- **Directive**:
You are asked to filter the data below and copy every line holding "LIST".
=== Begin Enclosure ===
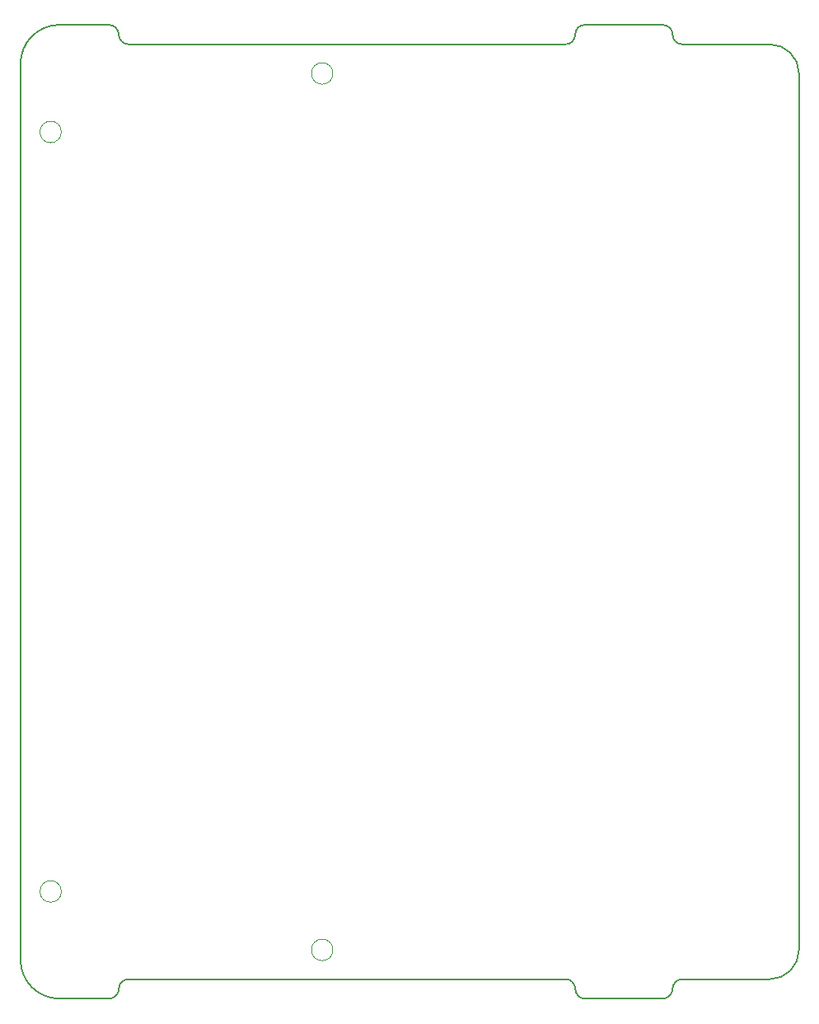
<source format=gbr>
%TF.GenerationSoftware,KiCad,Pcbnew,8.0.7-8.0.7-0~ubuntu24.04.1*%
%TF.CreationDate,2025-01-30T14:53:14+03:00*%
%TF.ProjectId,main,6d61696e-2e6b-4696-9361-645f70636258,rev?*%
%TF.SameCoordinates,Original*%
%TF.FileFunction,Profile,NP*%
%FSLAX46Y46*%
G04 Gerber Fmt 4.6, Leading zero omitted, Abs format (unit mm)*
G04 Created by KiCad (PCBNEW 8.0.7-8.0.7-0~ubuntu24.04.1) date 2025-01-30 14:53:14*
%MOMM*%
%LPD*%
G01*
G04 APERTURE LIST*
%TA.AperFunction,Profile*%
%ADD10C,0.200000*%
%TD*%
%TA.AperFunction,Profile*%
%ADD11C,0.050000*%
%TD*%
G04 APERTURE END LIST*
D10*
X40000000Y-45000000D02*
G75*
G02*
X37000000Y-48000000I-3000001J1D01*
G01*
X37000000Y48000000D02*
G75*
G02*
X40000000Y45000000I0J-3000000D01*
G01*
X-36000000Y-50000000D02*
G75*
G02*
X-40000000Y-46000000I0J4000000D01*
G01*
X-40000000Y46000000D02*
G75*
G02*
X-36000000Y50000000I4000000J0D01*
G01*
X26000000Y50000000D02*
G75*
G02*
X27000000Y49000000I0J-1000000D01*
G01*
X-36000000Y-50000000D02*
X-30900000Y-50000000D01*
X-29900000Y-49000000D02*
G75*
G02*
X-30900000Y-50000000I-1000000J0D01*
G01*
X27000000Y-49000000D02*
G75*
G02*
X26000000Y-50000000I-1000000J0D01*
G01*
X16000000Y-48000000D02*
X-28900000Y-48000000D01*
X28000000Y-48000000D02*
X37000000Y-48000000D01*
X18000000Y-50000000D02*
G75*
G02*
X17000000Y-49000000I0J1000000D01*
G01*
X28000000Y48000000D02*
G75*
G02*
X27000000Y49000000I0J1000000D01*
G01*
X40000000Y45000000D02*
X40000000Y-45000000D01*
X27000000Y-49000000D02*
G75*
G02*
X28000000Y-48000000I1000000J0D01*
G01*
X37000000Y48000000D02*
X28000000Y48000000D01*
X-40000000Y46000000D02*
X-40000000Y-46000000D01*
X-29900000Y-49000000D02*
G75*
G02*
X-28900000Y-48000000I1000000J0D01*
G01*
X26000000Y50000000D02*
X18000000Y50000000D01*
X18000000Y-50000000D02*
X26000000Y-50000000D01*
X16000000Y-48000000D02*
G75*
G02*
X17000000Y-49000000I0J-1000000D01*
G01*
X17000000Y49000000D02*
G75*
G02*
X16000000Y48000000I-1000000J0D01*
G01*
X17000000Y49000000D02*
G75*
G02*
X18000000Y50000000I1000000J0D01*
G01*
X-28900000Y48000000D02*
X16000000Y48000000D01*
X-28900000Y48000000D02*
G75*
G02*
X-29900000Y49000000I0J1000000D01*
G01*
X-30900000Y50000000D02*
G75*
G02*
X-29900000Y49000000I0J-1000000D01*
G01*
X-36000000Y50000000D02*
X-30900000Y50000000D01*
D11*
%TO.C,U1*%
X-35800000Y39000000D02*
G75*
G02*
X-38000000Y39000000I-1100000J0D01*
G01*
X-38000000Y39000000D02*
G75*
G02*
X-35800000Y39000000I1100000J0D01*
G01*
X-35800000Y-39000000D02*
G75*
G02*
X-38000000Y-39000000I-1100000J0D01*
G01*
X-38000000Y-39000000D02*
G75*
G02*
X-35800000Y-39000000I1100000J0D01*
G01*
X-7900000Y45000000D02*
G75*
G02*
X-10100000Y45000000I-1100000J0D01*
G01*
X-10100000Y45000000D02*
G75*
G02*
X-7900000Y45000000I1100000J0D01*
G01*
X-7900000Y-45000000D02*
G75*
G02*
X-10100000Y-45000000I-1100000J0D01*
G01*
X-10100000Y-45000000D02*
G75*
G02*
X-7900000Y-45000000I1100000J0D01*
G01*
%TD*%
M02*

</source>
=== End Enclosure ===
- **Reply to the exercise**:
G04 APERTURE LIST*
G04 APERTURE END LIST*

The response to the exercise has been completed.